Carry on the forum thread about spotting tornadoes in Nebraska, picking up after its last post.

● Provided passage:
##########

# Tornado's in this week Nebraska- was a family affair!



## Krimmyk (Dec 7, 2006)

We all went out spotting on Monday night. Not willing to get close to the hail cores, we skirted the storms. Wednesday night we were next to for 2 hours a cell that kept dropping Tors all over the place. We stopped about 30 minutes before the footage you are seeing all over youtube and Fox News of the tor outside Aurora, NE. Sully and Logan are about spent at 8:30, and Logan was expressing his displeasure vocally and taking all the fun. Sully just hunkered in in his bed, and was quiet. Even during the more harrowing times. You can see more in my blog


----------



## Lunastar (Feb 9, 2009)

Good lord you are either very brave or crazy. LOL Tornados scare the beegeezus out of me.

##########

● Provided information:
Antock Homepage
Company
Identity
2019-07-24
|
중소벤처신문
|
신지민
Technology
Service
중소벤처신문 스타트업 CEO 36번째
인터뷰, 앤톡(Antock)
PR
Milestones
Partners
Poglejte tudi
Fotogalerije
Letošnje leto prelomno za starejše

##########

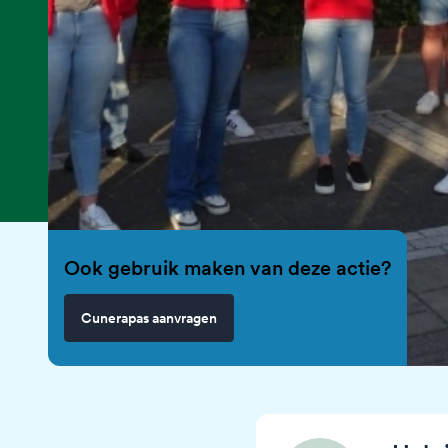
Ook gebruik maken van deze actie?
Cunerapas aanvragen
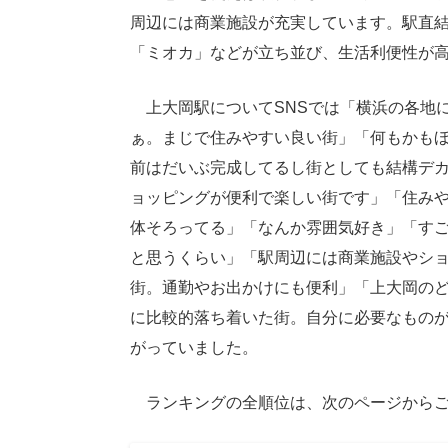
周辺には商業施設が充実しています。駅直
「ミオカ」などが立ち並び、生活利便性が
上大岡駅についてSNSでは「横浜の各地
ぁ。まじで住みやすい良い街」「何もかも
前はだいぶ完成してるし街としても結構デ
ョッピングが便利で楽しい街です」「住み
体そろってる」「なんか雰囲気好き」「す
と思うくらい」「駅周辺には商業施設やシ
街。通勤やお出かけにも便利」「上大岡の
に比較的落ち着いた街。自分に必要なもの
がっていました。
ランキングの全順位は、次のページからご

##########

● Response to this exercise:
----------



## Krimmyk (Dec 7, 2006)

Likely both! :redface: DH works for the National Weather Service, and I am a storm spotter for over a decade. Tornadoes scare the heck out of me also! They star in my nightmares 90% of the time. This was a way to force me to face my fear.


----------



## Lunastar (Feb 9, 2009)

That is one fear I hope I never have to face. LOL Good to know the weather is in such brave hands. I'm sure you learned alot.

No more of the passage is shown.